═════ Reading passage ═════
Discord Voice MCP Server

A pure MCP (Model Context Protocol) server for Discord voice channel transcription, written in Go. Control your Discord bot entirely through Claude Desktop or other MCP clients - no Discord commands needed.

📊 Specifications

Component	Details
Docker Image	~12 MB (minimal) / ~50 MB (with ffmpeg) / ~500 MB (whisper with GPU)
Binary Size	~15 MB
Memory Usage	~10-20 MB (base) / ~200-500 MB (with Whisper)
Language	Go 1.25
MCP SDK	v0.2.0 (official Go SDK)
GPU Support	CUDA, ROCm, Vulkan (auto-detected)

🚀 Quick Start

Prerequisites

Create a Discord Bot at https://discord.com/developers/applications
Get your Discord User ID (Enable Developer Mode in Discord settings → Right-click your username → Copy User ID)
═════
### Explore the material
a. Using the Discord Voice MCP Server text, decide whether each statement agrees with it. For each, answer yes or no and quote the deciding words. (i) The server is written in Go. (ii) The binary is about 50 MB in size. (iii) Controlling the bot requires Discord commands.
b. According to the Discord Voice MCP Server text, which GPU backends are supported?
═════ Recorded data ═════
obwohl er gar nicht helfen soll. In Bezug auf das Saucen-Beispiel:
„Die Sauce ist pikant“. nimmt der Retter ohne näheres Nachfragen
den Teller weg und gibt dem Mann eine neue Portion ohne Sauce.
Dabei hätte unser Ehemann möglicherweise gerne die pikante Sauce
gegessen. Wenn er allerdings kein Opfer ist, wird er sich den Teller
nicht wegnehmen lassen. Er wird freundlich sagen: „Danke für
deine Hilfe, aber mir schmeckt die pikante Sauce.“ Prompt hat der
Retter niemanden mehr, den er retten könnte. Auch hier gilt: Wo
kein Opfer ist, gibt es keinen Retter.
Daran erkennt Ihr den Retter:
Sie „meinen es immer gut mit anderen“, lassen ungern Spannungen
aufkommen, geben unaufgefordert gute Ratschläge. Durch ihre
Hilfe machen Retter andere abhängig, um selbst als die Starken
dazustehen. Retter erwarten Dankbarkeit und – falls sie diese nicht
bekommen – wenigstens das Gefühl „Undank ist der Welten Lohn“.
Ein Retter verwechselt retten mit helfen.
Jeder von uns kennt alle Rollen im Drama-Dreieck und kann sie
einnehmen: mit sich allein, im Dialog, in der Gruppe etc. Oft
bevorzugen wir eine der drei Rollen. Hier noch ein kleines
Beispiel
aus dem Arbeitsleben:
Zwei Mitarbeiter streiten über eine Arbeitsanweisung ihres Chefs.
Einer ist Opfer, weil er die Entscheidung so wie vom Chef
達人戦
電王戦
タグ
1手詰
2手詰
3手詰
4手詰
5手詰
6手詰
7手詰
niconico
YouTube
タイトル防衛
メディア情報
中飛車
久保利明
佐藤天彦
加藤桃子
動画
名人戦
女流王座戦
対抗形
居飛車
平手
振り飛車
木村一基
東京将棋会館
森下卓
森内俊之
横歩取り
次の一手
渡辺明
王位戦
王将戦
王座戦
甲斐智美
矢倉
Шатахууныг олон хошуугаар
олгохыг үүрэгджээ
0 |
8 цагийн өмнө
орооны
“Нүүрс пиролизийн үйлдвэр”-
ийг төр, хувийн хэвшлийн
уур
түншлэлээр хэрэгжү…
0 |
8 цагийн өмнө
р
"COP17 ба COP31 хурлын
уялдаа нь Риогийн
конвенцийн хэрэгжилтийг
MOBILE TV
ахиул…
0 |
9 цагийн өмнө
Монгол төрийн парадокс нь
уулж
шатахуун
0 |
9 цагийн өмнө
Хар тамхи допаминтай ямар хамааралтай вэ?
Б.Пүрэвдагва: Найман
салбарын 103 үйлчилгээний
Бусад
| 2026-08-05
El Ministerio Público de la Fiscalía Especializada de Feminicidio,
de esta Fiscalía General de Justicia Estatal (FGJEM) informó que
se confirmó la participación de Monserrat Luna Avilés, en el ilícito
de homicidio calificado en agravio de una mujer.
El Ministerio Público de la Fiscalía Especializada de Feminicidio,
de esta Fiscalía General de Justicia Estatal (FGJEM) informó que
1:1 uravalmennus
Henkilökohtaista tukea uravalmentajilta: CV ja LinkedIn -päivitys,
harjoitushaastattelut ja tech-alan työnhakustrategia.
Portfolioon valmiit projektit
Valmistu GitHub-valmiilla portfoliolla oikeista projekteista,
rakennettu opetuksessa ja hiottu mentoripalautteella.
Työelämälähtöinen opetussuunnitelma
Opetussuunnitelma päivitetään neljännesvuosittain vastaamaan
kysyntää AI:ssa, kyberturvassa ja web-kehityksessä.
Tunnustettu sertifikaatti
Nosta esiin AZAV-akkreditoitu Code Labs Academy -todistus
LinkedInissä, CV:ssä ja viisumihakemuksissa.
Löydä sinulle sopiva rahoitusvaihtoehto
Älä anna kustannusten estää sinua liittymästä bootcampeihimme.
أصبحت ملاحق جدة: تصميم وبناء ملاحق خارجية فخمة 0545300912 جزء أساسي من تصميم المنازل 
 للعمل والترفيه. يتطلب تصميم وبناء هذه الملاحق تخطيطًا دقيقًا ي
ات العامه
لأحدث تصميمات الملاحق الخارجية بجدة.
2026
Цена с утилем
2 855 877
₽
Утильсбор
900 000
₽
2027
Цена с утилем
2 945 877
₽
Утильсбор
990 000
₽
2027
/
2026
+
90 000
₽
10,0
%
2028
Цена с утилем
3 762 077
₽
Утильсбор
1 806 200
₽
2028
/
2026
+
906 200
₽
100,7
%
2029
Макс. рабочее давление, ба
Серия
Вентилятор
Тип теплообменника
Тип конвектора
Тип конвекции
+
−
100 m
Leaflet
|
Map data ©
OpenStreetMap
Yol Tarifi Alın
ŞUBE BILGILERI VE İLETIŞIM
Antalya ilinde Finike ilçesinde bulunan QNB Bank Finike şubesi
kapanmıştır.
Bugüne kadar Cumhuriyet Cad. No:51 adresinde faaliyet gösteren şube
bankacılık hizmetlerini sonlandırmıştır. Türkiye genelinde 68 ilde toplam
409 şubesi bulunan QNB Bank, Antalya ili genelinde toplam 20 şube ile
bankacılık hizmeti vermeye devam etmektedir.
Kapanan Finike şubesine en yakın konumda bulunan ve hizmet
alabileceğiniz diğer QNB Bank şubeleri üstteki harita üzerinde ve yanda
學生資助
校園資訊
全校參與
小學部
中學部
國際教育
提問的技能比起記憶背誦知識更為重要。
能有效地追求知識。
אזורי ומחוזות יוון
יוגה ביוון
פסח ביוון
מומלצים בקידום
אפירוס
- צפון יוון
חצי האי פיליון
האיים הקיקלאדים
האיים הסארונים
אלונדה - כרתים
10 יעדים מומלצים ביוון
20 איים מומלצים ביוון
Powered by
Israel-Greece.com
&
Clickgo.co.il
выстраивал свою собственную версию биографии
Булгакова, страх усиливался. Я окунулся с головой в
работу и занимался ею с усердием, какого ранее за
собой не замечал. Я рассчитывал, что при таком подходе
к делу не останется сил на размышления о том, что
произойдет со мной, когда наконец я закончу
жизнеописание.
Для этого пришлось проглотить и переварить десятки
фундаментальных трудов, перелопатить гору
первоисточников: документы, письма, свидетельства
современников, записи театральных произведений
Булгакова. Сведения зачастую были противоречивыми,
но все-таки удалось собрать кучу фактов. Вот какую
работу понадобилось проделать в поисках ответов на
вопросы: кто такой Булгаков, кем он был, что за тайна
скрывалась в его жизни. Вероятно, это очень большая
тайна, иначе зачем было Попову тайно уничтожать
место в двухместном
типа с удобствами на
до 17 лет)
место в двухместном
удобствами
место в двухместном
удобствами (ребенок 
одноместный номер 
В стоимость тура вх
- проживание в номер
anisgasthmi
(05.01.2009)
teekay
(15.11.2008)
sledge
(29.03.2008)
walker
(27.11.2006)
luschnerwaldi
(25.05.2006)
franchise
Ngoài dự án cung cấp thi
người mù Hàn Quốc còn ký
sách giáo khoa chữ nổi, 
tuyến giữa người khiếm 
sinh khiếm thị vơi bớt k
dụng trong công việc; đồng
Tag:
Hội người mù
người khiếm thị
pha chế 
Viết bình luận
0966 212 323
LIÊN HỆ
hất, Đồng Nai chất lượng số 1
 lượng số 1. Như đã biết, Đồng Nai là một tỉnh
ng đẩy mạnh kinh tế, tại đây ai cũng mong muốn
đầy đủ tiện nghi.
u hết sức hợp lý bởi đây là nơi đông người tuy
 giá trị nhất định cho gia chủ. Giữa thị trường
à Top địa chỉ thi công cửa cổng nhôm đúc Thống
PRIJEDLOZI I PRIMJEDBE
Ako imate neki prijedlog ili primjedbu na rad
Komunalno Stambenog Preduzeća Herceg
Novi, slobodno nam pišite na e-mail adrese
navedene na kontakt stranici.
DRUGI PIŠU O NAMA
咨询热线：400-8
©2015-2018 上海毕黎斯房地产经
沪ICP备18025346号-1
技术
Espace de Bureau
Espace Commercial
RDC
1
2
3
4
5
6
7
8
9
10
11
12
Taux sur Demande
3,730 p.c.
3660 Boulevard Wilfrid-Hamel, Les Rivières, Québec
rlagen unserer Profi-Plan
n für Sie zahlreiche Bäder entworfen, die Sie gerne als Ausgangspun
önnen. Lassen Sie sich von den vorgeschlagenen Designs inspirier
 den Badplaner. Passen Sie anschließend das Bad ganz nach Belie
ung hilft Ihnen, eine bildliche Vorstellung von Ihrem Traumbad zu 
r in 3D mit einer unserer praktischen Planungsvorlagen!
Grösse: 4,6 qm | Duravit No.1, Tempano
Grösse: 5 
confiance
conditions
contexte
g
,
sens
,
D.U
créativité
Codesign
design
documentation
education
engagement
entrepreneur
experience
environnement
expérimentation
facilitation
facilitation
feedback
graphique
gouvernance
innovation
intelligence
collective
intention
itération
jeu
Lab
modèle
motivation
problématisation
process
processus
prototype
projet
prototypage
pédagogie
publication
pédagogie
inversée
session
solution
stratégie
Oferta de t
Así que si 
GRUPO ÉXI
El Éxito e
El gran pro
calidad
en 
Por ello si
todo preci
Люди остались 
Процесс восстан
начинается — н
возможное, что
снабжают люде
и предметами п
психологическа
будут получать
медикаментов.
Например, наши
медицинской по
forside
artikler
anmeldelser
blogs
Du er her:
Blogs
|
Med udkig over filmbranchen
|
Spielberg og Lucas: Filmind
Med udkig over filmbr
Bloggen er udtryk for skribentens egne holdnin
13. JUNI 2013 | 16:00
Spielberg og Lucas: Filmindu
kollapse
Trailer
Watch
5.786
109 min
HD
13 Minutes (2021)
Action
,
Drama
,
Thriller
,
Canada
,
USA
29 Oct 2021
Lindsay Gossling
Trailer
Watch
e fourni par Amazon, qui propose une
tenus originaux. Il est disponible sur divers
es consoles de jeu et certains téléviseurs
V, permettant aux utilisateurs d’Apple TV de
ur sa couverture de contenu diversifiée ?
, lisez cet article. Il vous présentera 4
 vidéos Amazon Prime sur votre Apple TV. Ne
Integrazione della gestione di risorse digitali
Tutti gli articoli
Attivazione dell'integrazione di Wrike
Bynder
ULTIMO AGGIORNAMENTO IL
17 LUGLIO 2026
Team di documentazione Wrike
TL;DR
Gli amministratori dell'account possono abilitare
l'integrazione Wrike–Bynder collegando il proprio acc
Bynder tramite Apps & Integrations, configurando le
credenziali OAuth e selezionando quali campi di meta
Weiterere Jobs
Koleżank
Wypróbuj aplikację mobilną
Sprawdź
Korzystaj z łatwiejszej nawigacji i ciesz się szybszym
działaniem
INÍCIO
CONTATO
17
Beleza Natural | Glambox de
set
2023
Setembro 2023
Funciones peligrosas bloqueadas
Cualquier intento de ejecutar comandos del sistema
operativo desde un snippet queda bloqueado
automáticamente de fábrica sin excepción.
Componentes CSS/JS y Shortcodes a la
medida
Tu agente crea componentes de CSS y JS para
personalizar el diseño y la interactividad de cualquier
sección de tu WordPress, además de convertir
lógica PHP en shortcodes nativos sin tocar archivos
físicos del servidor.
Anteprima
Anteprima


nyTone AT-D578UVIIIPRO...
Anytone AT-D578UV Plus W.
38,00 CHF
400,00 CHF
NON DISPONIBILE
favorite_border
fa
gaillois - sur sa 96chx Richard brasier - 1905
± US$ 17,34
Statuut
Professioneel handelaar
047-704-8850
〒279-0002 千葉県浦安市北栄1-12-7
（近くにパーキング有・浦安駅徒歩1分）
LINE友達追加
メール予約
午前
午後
═════
### Responses per task
a.
(i) Yes: "written in Go"
(ii) No: "~15 MB"
(iii) No: "no Discord commands needed"

b. CUDA, ROCm and Vulkan, which are auto-detected.